# Any one ever do a public land pheasant hunt in the dakotas?



## Get Out (Dec 29, 2010)

Just wondered if anyone had any info on a pheasant hunt a little further west. I would love to camp but cheaper motels would be do-able too.


----------



## brushbuster (Nov 9, 2009)

I havent, but i have a friend that i work with that made it out the last 2 years. N. Dakota. He says the people he met were friendly and he even got to stay at a farmers house. He started out on public lands but then got into knocking on doors and wound up hunting private. I was inquiring about the deer hunting and he said go! Lots of oppurtunities.
Not everyone will have the same experience that my friend did, the fact that he is in law enforcement might have helped him out a little. He even admits that once he included his occupation into the conversations people warmed up to him. He said the hunting was great.


----------



## jlcrss (May 17, 2006)

I am from out there. One thing I will tell you to save you some disappointment. People out there are wise to the fact that private places charge. Alot of farmers may let you hunt their property but they won't do it for free. If they do make sure you take care of them because those becoming harder and harder to find.


----------



## kingfisher2 (Mar 22, 2001)

> Data for this task
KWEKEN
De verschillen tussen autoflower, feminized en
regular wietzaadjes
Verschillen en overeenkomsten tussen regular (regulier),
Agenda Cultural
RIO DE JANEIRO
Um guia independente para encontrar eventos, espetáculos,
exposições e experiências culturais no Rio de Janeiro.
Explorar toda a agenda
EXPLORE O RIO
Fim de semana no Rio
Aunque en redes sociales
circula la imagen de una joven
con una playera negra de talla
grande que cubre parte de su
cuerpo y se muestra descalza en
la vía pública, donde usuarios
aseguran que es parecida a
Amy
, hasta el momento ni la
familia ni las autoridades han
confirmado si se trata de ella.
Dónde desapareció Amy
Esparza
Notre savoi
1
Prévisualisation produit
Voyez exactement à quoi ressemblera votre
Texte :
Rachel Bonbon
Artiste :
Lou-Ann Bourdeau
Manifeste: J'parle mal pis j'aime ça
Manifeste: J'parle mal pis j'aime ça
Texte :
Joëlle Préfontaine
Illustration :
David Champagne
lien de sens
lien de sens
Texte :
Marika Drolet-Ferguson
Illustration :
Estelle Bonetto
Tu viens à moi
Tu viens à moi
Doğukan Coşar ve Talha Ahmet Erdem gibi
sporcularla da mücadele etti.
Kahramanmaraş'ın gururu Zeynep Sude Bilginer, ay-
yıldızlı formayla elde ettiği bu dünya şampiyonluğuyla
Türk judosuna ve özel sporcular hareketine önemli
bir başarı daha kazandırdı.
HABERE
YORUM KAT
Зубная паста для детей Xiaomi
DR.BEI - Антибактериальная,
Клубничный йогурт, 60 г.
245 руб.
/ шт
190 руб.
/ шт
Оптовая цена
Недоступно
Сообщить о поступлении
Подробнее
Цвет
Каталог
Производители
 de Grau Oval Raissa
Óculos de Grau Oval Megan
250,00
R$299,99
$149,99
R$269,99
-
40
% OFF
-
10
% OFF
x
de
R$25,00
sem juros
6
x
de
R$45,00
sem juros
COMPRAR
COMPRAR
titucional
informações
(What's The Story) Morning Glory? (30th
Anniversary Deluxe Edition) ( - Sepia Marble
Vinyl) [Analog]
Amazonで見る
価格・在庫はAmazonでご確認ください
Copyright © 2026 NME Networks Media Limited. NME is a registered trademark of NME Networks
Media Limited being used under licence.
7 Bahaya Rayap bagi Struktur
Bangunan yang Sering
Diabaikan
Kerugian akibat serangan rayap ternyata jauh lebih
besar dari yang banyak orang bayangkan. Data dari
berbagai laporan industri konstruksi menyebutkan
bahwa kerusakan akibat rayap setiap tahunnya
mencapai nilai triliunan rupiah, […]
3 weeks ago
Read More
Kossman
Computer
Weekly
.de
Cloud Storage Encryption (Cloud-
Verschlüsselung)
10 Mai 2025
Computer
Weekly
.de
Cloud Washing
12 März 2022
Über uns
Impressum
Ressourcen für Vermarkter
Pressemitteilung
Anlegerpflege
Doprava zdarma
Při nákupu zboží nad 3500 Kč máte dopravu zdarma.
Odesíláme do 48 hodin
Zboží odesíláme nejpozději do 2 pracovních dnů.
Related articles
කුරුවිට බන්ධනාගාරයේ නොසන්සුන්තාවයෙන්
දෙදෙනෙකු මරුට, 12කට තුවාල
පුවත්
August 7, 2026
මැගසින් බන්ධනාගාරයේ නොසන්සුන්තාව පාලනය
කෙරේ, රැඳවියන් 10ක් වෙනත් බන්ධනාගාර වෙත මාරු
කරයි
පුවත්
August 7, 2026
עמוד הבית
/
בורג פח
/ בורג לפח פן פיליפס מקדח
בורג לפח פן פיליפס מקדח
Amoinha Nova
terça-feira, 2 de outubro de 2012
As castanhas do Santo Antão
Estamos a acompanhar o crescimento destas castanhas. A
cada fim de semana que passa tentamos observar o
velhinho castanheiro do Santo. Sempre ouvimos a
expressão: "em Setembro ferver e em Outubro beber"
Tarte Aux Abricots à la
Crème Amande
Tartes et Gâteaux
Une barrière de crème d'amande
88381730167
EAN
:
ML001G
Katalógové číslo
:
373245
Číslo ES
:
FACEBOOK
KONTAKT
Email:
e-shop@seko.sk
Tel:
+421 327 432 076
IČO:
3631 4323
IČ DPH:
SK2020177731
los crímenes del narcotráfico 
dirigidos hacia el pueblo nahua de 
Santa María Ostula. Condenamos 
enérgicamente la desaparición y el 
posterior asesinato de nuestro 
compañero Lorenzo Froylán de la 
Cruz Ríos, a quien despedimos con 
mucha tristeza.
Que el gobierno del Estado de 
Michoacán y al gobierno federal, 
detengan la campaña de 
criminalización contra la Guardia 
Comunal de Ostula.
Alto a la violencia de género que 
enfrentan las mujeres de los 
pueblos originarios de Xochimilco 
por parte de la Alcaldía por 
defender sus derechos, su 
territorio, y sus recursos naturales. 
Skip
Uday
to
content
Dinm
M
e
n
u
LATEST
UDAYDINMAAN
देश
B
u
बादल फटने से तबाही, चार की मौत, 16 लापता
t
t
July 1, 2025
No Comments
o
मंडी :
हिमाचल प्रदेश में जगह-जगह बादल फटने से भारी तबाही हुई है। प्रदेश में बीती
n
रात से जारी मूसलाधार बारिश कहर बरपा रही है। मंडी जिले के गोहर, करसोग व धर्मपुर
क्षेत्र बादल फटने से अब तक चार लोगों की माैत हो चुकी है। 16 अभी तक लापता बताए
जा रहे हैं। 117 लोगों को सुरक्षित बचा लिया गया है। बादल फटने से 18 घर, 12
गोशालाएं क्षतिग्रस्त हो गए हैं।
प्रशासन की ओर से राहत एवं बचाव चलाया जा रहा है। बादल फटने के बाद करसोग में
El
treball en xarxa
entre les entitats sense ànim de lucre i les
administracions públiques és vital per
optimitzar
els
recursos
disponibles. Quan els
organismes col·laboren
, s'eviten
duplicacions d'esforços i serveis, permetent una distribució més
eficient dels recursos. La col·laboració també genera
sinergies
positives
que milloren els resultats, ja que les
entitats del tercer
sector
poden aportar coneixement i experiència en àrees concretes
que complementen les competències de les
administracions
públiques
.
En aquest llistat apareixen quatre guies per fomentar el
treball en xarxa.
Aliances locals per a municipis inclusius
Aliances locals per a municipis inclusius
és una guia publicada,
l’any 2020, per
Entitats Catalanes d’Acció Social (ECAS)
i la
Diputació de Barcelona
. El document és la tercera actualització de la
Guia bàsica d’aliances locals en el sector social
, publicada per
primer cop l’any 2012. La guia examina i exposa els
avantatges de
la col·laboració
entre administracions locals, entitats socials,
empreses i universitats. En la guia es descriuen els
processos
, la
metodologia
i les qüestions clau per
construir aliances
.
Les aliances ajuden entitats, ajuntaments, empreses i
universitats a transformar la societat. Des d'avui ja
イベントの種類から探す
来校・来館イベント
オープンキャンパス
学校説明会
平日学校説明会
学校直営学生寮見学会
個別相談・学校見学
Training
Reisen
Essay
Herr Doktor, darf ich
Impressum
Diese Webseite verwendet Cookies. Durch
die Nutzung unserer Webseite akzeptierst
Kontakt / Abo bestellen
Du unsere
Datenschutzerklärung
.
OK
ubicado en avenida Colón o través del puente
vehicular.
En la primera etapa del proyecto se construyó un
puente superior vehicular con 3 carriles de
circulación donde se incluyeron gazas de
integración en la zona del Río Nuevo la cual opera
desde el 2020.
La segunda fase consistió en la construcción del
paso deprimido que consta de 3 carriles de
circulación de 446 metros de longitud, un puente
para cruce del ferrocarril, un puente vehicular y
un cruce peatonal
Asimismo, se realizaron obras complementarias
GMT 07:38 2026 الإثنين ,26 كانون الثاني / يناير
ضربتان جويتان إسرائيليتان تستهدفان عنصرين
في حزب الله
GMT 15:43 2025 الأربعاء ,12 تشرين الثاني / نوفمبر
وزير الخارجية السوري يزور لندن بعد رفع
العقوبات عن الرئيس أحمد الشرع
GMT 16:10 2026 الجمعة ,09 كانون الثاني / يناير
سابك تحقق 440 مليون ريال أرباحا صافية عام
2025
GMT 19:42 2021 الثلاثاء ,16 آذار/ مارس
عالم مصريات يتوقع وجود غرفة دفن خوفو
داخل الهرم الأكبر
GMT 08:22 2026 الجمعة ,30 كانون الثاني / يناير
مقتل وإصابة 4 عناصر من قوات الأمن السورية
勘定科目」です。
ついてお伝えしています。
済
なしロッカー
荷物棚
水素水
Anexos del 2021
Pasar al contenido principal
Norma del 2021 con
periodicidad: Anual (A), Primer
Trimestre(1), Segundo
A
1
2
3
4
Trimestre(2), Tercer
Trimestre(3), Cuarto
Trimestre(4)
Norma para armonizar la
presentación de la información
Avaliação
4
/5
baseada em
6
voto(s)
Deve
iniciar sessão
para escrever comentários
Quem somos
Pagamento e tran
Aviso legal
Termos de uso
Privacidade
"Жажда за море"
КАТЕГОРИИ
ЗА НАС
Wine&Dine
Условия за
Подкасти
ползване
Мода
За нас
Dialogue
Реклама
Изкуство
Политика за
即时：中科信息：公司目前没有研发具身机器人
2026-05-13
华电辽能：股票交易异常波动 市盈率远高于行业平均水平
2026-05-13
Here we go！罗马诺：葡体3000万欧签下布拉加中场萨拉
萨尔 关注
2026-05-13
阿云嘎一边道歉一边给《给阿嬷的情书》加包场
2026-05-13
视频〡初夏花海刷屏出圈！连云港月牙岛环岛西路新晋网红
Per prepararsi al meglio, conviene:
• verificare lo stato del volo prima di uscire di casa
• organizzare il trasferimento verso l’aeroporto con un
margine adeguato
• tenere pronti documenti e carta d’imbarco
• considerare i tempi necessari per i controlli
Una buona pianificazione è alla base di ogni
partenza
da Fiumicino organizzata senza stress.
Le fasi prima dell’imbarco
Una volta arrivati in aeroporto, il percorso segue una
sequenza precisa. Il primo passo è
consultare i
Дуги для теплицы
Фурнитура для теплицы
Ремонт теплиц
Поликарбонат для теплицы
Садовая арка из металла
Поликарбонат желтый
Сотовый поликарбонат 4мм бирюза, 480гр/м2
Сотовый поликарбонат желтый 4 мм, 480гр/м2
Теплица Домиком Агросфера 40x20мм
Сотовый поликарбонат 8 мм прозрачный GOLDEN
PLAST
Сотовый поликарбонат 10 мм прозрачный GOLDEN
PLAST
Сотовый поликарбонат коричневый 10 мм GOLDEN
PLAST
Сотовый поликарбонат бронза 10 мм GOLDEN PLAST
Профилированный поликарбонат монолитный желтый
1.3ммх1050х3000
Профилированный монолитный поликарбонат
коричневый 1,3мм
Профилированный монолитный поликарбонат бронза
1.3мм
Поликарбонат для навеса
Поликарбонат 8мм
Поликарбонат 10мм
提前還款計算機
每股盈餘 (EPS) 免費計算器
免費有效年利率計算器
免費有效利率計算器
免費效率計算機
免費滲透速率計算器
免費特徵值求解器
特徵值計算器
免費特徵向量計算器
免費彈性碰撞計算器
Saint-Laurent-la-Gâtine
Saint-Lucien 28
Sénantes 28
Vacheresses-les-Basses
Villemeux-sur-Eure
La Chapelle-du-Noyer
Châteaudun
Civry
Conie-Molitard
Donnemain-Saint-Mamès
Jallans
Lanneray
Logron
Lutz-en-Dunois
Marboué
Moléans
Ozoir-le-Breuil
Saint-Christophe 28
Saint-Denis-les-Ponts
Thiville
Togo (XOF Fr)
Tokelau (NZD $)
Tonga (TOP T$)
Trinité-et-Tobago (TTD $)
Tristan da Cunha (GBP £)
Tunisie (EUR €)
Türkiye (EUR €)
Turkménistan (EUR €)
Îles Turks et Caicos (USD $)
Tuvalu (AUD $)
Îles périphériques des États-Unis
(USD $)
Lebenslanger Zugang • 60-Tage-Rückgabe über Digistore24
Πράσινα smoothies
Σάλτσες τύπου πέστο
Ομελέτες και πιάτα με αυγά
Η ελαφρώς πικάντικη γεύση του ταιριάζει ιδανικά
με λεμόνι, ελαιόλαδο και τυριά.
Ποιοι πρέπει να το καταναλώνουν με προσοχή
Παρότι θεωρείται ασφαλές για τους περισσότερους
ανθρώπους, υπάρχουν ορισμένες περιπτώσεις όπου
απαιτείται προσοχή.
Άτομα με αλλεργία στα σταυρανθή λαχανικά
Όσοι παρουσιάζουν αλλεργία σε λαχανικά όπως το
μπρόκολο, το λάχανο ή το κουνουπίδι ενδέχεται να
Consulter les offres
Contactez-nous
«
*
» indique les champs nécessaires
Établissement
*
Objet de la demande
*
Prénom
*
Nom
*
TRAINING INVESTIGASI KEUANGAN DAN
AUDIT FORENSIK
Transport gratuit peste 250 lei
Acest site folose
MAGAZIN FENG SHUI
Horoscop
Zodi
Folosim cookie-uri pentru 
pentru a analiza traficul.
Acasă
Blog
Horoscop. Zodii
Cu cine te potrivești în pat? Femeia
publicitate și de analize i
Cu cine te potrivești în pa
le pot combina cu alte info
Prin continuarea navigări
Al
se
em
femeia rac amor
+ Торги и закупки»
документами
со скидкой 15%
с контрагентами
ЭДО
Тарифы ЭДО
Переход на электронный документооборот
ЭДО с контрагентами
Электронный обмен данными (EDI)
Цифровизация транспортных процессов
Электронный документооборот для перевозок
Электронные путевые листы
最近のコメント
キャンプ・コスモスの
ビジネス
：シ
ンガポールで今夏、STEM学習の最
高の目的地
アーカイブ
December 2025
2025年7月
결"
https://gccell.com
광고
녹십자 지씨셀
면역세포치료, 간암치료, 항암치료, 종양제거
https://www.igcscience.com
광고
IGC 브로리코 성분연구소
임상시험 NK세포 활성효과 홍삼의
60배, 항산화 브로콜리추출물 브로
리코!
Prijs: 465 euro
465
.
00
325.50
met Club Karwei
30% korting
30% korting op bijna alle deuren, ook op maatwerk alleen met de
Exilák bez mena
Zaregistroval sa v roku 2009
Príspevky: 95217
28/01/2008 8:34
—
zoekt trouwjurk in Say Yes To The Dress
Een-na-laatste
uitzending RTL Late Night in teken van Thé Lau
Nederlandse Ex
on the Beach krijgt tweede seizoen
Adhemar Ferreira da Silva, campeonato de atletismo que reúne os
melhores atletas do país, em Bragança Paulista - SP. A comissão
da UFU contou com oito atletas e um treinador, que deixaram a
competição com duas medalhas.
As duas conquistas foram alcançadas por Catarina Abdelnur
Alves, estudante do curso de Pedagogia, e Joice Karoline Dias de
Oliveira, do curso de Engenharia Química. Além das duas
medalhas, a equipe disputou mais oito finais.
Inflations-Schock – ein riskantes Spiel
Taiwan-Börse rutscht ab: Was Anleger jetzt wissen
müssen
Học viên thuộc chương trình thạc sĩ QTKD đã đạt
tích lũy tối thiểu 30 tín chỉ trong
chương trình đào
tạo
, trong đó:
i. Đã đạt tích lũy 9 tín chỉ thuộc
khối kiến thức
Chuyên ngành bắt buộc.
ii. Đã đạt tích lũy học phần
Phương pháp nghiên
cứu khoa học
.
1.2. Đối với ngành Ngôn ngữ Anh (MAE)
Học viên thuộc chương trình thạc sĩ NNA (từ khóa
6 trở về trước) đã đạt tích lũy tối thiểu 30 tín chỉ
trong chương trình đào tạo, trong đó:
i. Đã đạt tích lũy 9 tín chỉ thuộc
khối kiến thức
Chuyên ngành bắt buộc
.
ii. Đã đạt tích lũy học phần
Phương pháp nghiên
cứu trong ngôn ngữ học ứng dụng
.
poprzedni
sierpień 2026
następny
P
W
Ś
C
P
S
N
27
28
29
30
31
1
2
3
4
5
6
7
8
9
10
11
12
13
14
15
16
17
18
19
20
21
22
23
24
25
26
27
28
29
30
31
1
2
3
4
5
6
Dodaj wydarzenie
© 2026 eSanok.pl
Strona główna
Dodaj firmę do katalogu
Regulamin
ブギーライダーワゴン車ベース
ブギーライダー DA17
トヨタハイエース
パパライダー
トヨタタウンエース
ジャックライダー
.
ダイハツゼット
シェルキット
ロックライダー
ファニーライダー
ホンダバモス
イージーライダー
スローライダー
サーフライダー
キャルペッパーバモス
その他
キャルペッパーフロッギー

> Job 1
List every username that heads a post in the pheasant hunting thread, in the order they appear.
> Job 2
Report each line of the rows that contains the word "oito", keeping in mind that case counts.

> Your response 1
Get Out, brushbuster, jlcrss, kingfisher2

> Your response 2
da UFU contou com oito atletas e um treinador, que deixaram a
medalhas, a equipe disputou mais oito finais.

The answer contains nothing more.